Putting every kind of car imaginable through our tire-squealing, sheetmetal-quivering, eyelid-fluttering performance tests is, as you can imagine, more fun than finding out your fiancee’s parents have a large Ferrari collection that needs regular exercise. But every so often, particularly with cars named after, oh, the devil, there emerges at the test track a potential for mechanical hara-kiri that verges on the terrifying.

Such was the case recently when we flew to Milan, Italy, to test the latest Lamborghini Diablo VT (the VT indicates the four-wheel-drive version).
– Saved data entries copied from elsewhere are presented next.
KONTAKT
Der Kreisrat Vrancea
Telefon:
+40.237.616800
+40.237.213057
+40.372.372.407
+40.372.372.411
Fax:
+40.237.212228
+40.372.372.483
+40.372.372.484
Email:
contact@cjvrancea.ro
This last Diablo in a decade of flamboyant–some daresay outrageous–sports cars first introduced in 1990 is certainly the best Diablo.

The VT is, curiously, a very high-powered four-wheel-drive beast. Situated amidships is the biggest, baddest V-12 engine we’ve ever tested in a Diablo. For this 2000 model, Lamborghini has lengthened the stroke by 0.16 inch, lightened the crankshaft, used lighter and stronger titanium connecting rods, and updated the old 16-bit engine-control system to a more powerful 32-bit unit. As a result, peak engine output has been promoted to 543 horsepower at 7100 rpm, 20 more than found in the last Diablo. Torque is up 11 pound-feet to 457 at 5800 rpm. Horsepower freaks take note: This latest Diablo now has more horsepower than four four-cylinder Toyota Camrys. (Hey, where else can you get these vital comparisons?)
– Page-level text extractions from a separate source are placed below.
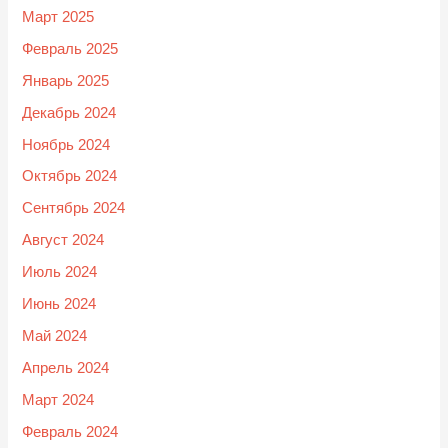
Март 2025
Февраль 2025
Январь 2025
Декабрь 2024
Ноябрь 2024
Октябрь 2024
Сентябрь 2024
Август 2024
Июль 2024
Июнь 2024
Май 2024
Апрель 2024
Март 2024
Февраль 2024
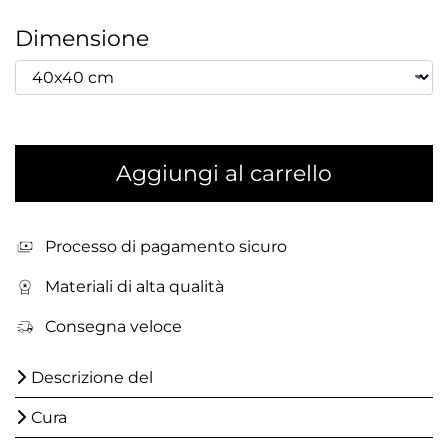
Dimensione
Aggiungi al carrello
Processo di pagamento sicuro
Materiali di alta qualità
Consegna veloce
Descrizione del
Cura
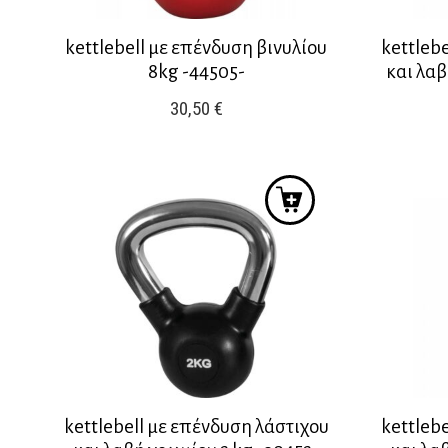
kettlebell με επένδυση βινυλίου
kettleb
8kg -44505-
και λαβ
30,50
€
kettlebell με επένδυση λάστιχου
kettleb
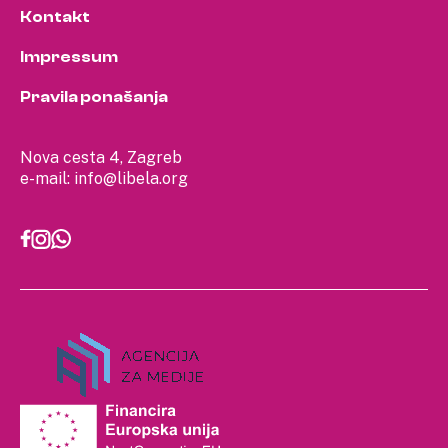
Kontakt
Impressum
Pravila ponašanja
Nova cesta 4, Zagreb
e-mail:
info@libela.org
Despite the fact the rear tires–Z-rated Pirelli P Zeros, good for more than 200 mph–are so wide that, at first glance, they appear to form a solid rolling pin of rubber across the rear of the car (they’re 13.2 inches wide), 543 horses and 457 pound-feet of torque can reduce them to pudding. To counter that possibility, the Diablo VT’s four-wheel-drive system makes perfect sense. A viscous coupling transfers power to the front wheels if the rears slip; the rest of the time, the Diablo prowls about as a rear-drive car. At most, 28 percent of engine torque is routed to the front wheels. There are no levers to switch or buttons to punch to engage this four-wheel-drive system, and during routine driving, you’d never know this wild Italian was a four-wheeler.
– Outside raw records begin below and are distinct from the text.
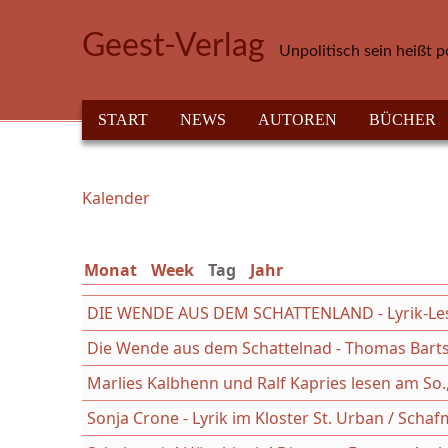
Direkt zum Inhalt
Geest-Verlag
Unpolitisch sein heißt p
HAUPTMENÜ
START
NEWS
AUTOREN
BÜCHER
Kalender
Sie sind hier
Monat
Week
Tag
(aktiver Reiter)
Jahr
DIE WENDE AUS DEM SCHATTENLAND - Lyrik-Les
Die Wende aus dem Schattelnad - Thomas Bart
Marlies Kalbhenn und Ralf Kapries lesen am So.
Sonja Crone - Lyrik im Kloster St. Urban / Scha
Perform a drag-strip launch, however, and you’ll instantly realize the Diablo VT is not a rear-driver. Usually, those of us who drive in hard acceleration tests rely on a touch of wheelspin to get the car moving in the quickest manner. In a four-wheel-drive car with sticky tires, it is almost impossible to get those rears spinning in a hard launch, unless the car has a system that allows some initial rear wheelspin before the fronts get the juice. An example of one such car is the 1997 Porsche 911 Turbo S. Hold the gas pedal down to create 4500 rpm in that sports car, then drop the clutch, and the rear tires will spin for a moment before power is directed to the front wheels; the tires dig in and you’re off. In that Porsche, we’ve recorded 0-to-60-mph blasts in an amazingly fast 3.7 seconds.